Researchers caught yearling turtles and attached tags that would slough off after a couple of months. 

They found the young turtles aren’t just drifting around—they’re actively swimming. Which is interesting, because nobody's been able to prove this before, and it contradicts conventional wisdom.

(Image: When buoys and tagged turtles were placed in the water together, they went different ways. Here, two blue lines track the buoys, and the green is the track of one of the turtles followed in this study. Credit: NOAA Fisheries.)

Nathan Putman and Katherine Mansfield published their results in the journal Current Biology. Their tagging included the green sea turtle, Chelonia mydas, which is the dominant nearshore turtle found in the Hawaiian Islands, as well as Kemp's ridley turtles.

The first couple of years of most turtle species' lives are sometimes called the “lost years.” The keiki hatch on beaches, scramble into the sea, and then disappear until they come back to they show up again as much larger animals.
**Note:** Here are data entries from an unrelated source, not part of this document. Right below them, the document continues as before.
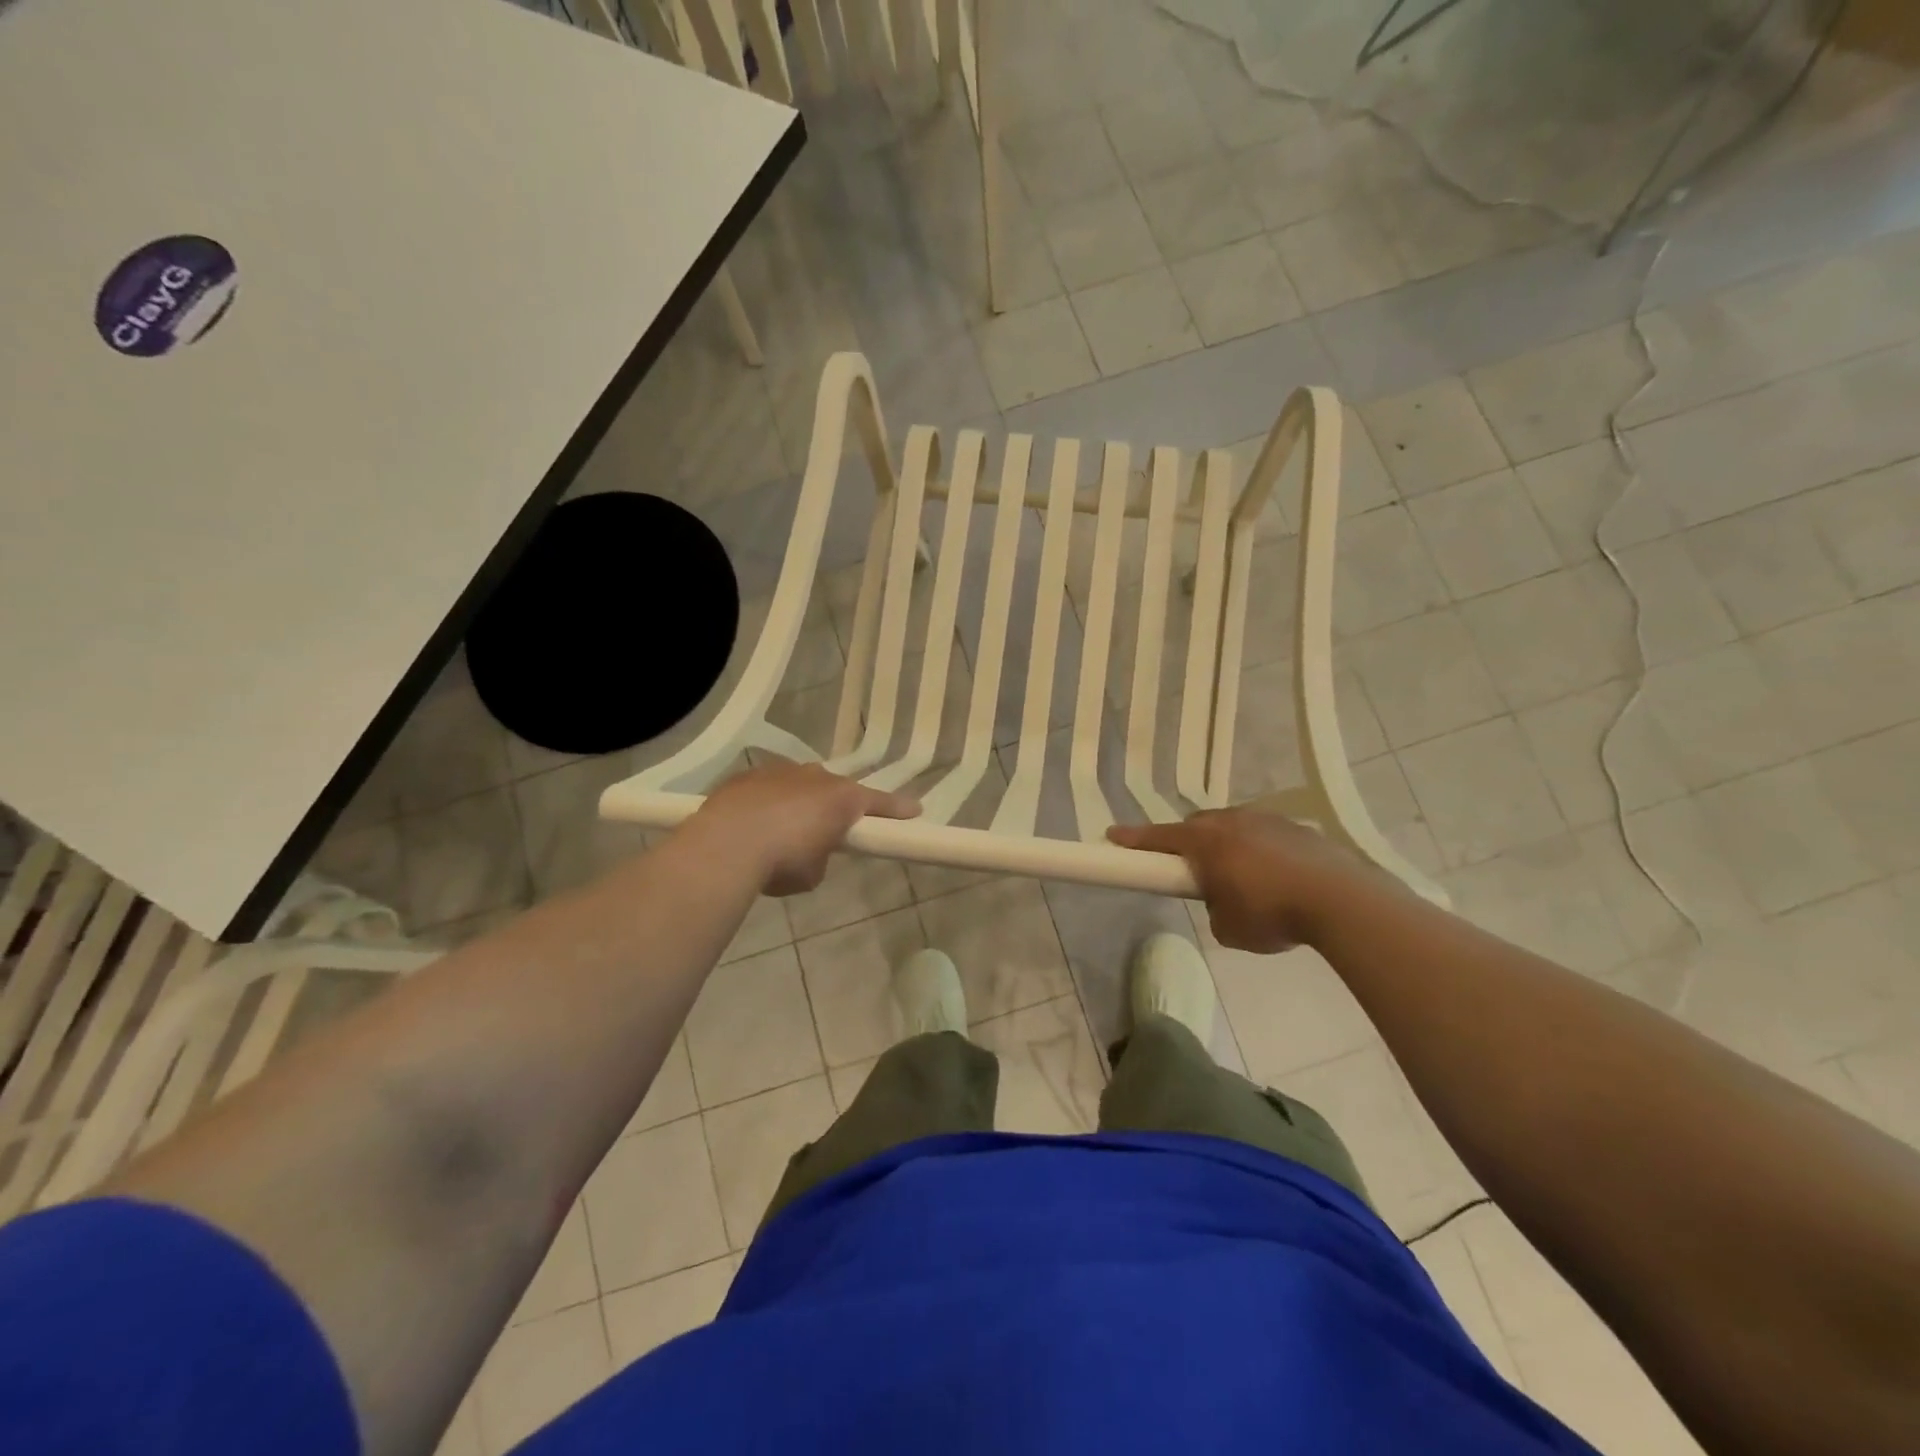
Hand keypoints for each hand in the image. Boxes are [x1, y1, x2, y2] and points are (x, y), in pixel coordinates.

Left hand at [690, 760, 919, 896]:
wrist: (726, 845)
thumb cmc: (782, 861)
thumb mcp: (813, 873)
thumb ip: (821, 856)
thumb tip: (809, 852)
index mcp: (842, 798)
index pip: (879, 803)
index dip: (897, 809)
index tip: (915, 810)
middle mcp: (815, 776)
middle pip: (834, 789)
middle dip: (834, 806)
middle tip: (827, 829)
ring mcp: (779, 771)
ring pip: (798, 784)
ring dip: (797, 802)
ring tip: (781, 830)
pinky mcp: (747, 776)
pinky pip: (766, 788)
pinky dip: (766, 803)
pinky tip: (752, 825)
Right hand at [1108, 809, 1388, 953]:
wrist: (1341, 900)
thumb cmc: (1272, 914)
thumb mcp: (1229, 928)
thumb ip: (1214, 910)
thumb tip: (1223, 901)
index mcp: (1207, 842)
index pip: (1160, 837)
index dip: (1134, 839)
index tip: (1112, 836)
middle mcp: (1233, 822)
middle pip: (1197, 826)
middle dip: (1187, 842)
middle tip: (1188, 867)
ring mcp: (1268, 821)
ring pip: (1233, 826)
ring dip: (1227, 845)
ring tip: (1238, 876)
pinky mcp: (1298, 829)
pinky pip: (1265, 835)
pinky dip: (1260, 851)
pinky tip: (1275, 877)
“It has been widely assumed that turtles simply drift with ocean current,” says a NOAA press release on the study.

Putman, a sea turtle biologist with NOAA's Southeast Fisheries Science Center, and Mansfield, director of the University of Central Florida's Marine Turtle Research Group, set out to find out for sure.

Mansfield put solar-powered satellite tags on 44 wild-caught young turtles, and at the same time deployed drifting satellite buoys that would follow the currents. If the turtles and the buoys went the same places, then it would suggest the turtles simply followed the currents.

But they didn’t.

Within the first few days, some of the turtles were already 125 miles from the buoys. The young turtles were actively swimming and navigating independent of current flow.

Anyone who has seen freshly hatched green sea turtles flap and clamber up out of the sand and then down the beach can appreciate how animated they are. Their single-mindedness and independence seems to continue in the ocean.

“The results of our study have huge implications for better understanding early sea turtle survival and behavior, which may ultimately lead to new and innovative ways to further protect these imperiled animals," Mansfield said.

In the past, young turtles have sometimes been found downstream from nesting sites, suggesting they might move passively with currents. They’ve also been found collected in association with drifting organisms, like Sargassum seaweed, also suggesting they’re mainly drifters.

“Our data show that one hypothesis doesn't, and shouldn't, fit all, and that even a small degree of swimming or active orientation can make a huge difference in the dispersal of these young animals,” Mansfield said.

“We conclusively demonstrate that these turtles do not behave as passive drifters. In nearly all cases, drifter trajectories were uncharacteristic of turtle trajectories,” the paper said.